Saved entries

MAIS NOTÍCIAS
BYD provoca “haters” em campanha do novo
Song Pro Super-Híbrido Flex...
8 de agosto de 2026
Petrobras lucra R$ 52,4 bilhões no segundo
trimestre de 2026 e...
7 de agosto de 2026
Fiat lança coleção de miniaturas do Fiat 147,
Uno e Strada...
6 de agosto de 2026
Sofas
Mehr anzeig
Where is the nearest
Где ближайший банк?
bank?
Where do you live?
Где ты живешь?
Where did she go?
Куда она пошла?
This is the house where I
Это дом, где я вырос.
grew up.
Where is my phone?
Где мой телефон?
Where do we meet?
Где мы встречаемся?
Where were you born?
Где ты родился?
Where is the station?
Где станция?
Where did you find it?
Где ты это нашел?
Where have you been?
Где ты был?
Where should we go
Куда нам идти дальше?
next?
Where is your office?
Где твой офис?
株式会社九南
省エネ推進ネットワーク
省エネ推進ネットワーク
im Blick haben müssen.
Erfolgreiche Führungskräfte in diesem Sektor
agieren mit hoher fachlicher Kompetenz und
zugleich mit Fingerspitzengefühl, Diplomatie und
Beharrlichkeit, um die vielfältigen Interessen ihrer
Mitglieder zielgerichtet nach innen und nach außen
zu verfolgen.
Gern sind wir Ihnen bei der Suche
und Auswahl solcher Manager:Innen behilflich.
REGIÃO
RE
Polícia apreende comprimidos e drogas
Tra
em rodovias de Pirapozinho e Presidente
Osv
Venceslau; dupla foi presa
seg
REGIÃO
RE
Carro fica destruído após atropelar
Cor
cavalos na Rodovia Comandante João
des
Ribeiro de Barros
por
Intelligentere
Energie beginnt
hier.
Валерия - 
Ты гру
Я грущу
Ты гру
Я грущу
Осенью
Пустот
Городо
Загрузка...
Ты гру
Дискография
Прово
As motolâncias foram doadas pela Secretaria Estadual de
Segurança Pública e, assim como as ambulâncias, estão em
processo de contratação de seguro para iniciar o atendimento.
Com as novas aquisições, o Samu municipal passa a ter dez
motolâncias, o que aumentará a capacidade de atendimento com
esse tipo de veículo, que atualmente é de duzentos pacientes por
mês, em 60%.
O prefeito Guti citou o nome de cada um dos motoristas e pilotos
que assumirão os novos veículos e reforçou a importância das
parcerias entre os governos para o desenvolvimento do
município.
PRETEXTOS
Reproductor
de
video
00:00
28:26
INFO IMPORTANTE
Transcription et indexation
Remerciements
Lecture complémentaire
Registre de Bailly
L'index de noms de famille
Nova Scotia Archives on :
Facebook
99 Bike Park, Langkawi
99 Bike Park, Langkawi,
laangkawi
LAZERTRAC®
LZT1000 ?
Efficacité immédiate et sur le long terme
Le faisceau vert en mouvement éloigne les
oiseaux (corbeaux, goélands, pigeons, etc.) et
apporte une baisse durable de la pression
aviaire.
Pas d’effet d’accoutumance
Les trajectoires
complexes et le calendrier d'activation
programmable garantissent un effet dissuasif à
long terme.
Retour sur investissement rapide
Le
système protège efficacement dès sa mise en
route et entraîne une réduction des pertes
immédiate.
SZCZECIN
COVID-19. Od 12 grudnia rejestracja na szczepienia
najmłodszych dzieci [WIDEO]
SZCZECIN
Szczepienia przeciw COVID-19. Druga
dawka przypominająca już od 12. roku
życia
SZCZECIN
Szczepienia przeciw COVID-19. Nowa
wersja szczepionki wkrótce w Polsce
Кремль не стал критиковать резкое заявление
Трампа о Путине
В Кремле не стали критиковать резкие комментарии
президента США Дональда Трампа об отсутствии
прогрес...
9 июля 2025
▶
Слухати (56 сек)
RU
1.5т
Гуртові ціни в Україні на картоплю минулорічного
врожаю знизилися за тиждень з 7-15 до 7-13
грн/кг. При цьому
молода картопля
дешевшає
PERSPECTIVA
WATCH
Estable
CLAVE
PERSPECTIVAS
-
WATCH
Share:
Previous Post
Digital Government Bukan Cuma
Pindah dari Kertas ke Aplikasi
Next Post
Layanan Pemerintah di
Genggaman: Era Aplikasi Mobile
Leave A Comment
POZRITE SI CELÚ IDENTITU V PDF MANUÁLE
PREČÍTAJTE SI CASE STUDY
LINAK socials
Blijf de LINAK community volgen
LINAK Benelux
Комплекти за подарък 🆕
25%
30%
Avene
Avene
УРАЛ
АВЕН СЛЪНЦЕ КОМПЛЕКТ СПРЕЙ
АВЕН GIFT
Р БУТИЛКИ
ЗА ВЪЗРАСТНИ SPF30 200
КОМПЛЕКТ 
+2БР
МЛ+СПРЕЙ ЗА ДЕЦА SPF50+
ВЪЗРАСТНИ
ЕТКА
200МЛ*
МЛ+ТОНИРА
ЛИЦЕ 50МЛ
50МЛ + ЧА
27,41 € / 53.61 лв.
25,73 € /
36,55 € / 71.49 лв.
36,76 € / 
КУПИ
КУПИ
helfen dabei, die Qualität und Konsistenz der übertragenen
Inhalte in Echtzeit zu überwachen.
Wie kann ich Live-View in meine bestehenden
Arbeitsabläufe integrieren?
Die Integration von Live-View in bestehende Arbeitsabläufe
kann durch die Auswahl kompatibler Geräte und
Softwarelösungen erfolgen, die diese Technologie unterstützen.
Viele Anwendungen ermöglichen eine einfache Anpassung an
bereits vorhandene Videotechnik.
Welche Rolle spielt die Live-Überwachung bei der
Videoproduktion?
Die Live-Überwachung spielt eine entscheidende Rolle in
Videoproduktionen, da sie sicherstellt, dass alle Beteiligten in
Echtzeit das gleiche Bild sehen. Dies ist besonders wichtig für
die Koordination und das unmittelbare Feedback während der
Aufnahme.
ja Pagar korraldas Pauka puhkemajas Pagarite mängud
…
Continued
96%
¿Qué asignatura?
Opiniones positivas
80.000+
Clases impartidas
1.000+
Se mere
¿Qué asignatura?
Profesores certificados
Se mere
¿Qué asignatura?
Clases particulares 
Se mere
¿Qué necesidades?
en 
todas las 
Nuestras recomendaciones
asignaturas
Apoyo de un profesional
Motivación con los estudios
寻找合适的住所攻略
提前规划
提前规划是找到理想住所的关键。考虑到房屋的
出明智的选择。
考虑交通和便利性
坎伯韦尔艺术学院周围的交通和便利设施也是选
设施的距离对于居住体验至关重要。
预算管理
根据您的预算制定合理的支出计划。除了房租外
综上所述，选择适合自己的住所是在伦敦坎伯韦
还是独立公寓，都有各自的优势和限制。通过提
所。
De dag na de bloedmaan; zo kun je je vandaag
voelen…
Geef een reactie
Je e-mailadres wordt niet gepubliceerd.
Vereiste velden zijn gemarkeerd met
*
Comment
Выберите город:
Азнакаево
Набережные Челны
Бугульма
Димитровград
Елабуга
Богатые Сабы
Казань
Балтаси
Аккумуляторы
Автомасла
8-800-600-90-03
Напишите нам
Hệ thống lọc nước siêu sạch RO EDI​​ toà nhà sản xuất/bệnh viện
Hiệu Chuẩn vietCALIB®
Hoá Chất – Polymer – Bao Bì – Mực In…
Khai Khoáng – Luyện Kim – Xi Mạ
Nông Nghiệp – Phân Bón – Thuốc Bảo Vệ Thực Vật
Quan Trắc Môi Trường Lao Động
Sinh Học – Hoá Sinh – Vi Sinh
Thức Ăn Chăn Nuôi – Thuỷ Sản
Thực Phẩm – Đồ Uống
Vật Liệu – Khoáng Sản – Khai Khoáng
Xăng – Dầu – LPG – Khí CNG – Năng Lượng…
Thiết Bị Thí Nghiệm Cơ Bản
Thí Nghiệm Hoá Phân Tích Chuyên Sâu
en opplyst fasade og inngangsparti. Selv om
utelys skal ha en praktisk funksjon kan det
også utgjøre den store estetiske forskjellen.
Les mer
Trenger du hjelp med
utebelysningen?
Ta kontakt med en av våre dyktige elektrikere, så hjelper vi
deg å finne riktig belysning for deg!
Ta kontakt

Request => Copy out the records word for word, from their first line through the line containing "Where is the nearest", including both of those lines.

Task response =>
MAIS NOTÍCIAS
BYD provoca “haters” em campanha do novo
Song Pro Super-Híbrido Flex...
8 de agosto de 2026
Petrobras lucra R$ 52,4 bilhões no segundo
trimestre de 2026 e...
7 de agosto de 2026
Fiat lança coleção de miniaturas do Fiat 147,
Uno e Strada...
6 de agosto de 2026
Sofas
Mehr anzeig
Where is the nearest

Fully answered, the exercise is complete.